27. December, 2007
27. December, 2007
in by Michael Neumann

The last couple of days I’ve spent improving the performance of my neural net simulator that I wanted to embed in Ruby (for easier scripting). The pure C++ version is very fast until I embed it into Ruby, in which case performance drops significantly. Here some numbers:

20.98 seconds, pure C++
24.16 seconds, C++ embedded in Ruby
26.16 seconds, C++ embedded in Ruby with wrapping C++ objects in Ruby objects
36.90 seconds, C++ embedded in Ruby with loading code written in Ruby (implies wrapping)

Note that in the last case, the loading code is written in Ruby. The time spent in loading the net is not significant (under 1 second)!

So how comes it that the same code embedded in Ruby just runs slower? At first I thought it must have to do with some compiler flags like -fPIC or -shared. But no, that’s not the reason!

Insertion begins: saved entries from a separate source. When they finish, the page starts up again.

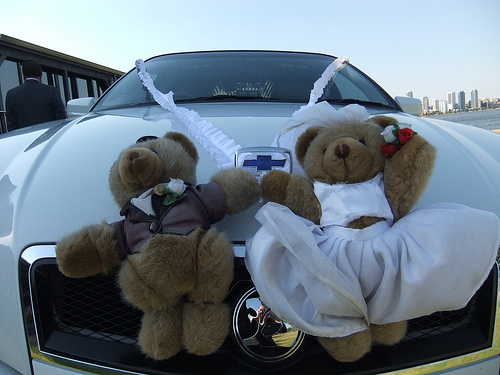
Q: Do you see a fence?
A: No, there are no fences.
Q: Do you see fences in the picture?
A: No, there are no fences.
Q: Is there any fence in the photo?
A: No, there are no fences.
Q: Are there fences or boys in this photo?
A: No, there are no fences or boys.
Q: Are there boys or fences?
A: No, there are no fences or boys.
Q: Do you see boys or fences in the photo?
A: No, there are no fences or boys.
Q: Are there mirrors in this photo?
A: Yes, there is a mirror.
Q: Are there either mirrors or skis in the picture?
A: Yes, there is a mirror.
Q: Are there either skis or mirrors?
A: Yes, there is a mirror.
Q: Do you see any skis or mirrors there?
A: Yes, there is a mirror.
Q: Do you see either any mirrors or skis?
A: Yes, there is a mirror.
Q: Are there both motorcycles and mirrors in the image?
A: No, there is a mirror but no motorcycles.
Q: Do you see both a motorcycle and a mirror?
A: No, there is a mirror but no motorcycles.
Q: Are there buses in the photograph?
A: No, there are no buses.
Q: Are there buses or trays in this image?
A: No, there are no buses or trays.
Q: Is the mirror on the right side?
A: Yes, the mirror is on the right of the image.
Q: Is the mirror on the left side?
A: No, the mirror is on the right of the image.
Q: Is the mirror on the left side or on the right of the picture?
A: The mirror is on the right of the image.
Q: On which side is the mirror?
A: The mirror is on the right of the image.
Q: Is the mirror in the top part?
A: Yes, the mirror is in the top of the image.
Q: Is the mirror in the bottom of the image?
A: No, the mirror is in the top of the image.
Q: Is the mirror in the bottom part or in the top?
A: The mirror is in the top of the image.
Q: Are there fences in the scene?
A: No, there are no fences.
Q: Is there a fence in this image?
A: No, there are no fences.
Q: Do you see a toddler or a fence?
A: No, there are no fences or toddlers.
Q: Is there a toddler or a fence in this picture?
A: No, there are no fences or toddlers.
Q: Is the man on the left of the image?
A: Yes, the man is on the left of the image.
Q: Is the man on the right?
A: No, the man is on the left of the image.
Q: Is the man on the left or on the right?
A: The man is on the left of the image.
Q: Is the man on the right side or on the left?
A: The man is on the left of the image.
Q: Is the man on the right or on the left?
A: The man is on the left of the image.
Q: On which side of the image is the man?
A: The man is on the left of the image.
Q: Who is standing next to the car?
A: The man is standing next to the car.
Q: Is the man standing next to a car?
A: Yes, the man is standing next to a car.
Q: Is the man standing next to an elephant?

My latest theory is that of memory fragmentation. Loading a net in Ruby allocates a lot of objects making further memory allocations slower. That’s the only reason I now can think of. Would be nice to have two separate memory frames, one for Ruby and one for my C++ application so that fragmenting one doesn’t hurt the other. In my C++ application I have to allocate a lot of memory for the priority queues, mainly expand them in size to hold more entries. That’s the only downside of the priority queues I use. The need for expanding an array. Maybe I use some more advanced data structure, something what I found under the name DSplay. A DSplay uses three structures, a splay tree which holds the newest items, a calendar queue (for one year) for the medium items and a linked list for all the “far future” items. The good thing is that this combination doesn’t need that much allocation. A free list allocator is enough. Of course I’d use an implicit heap instead of the splay tree, which would make it a lot faster IMO.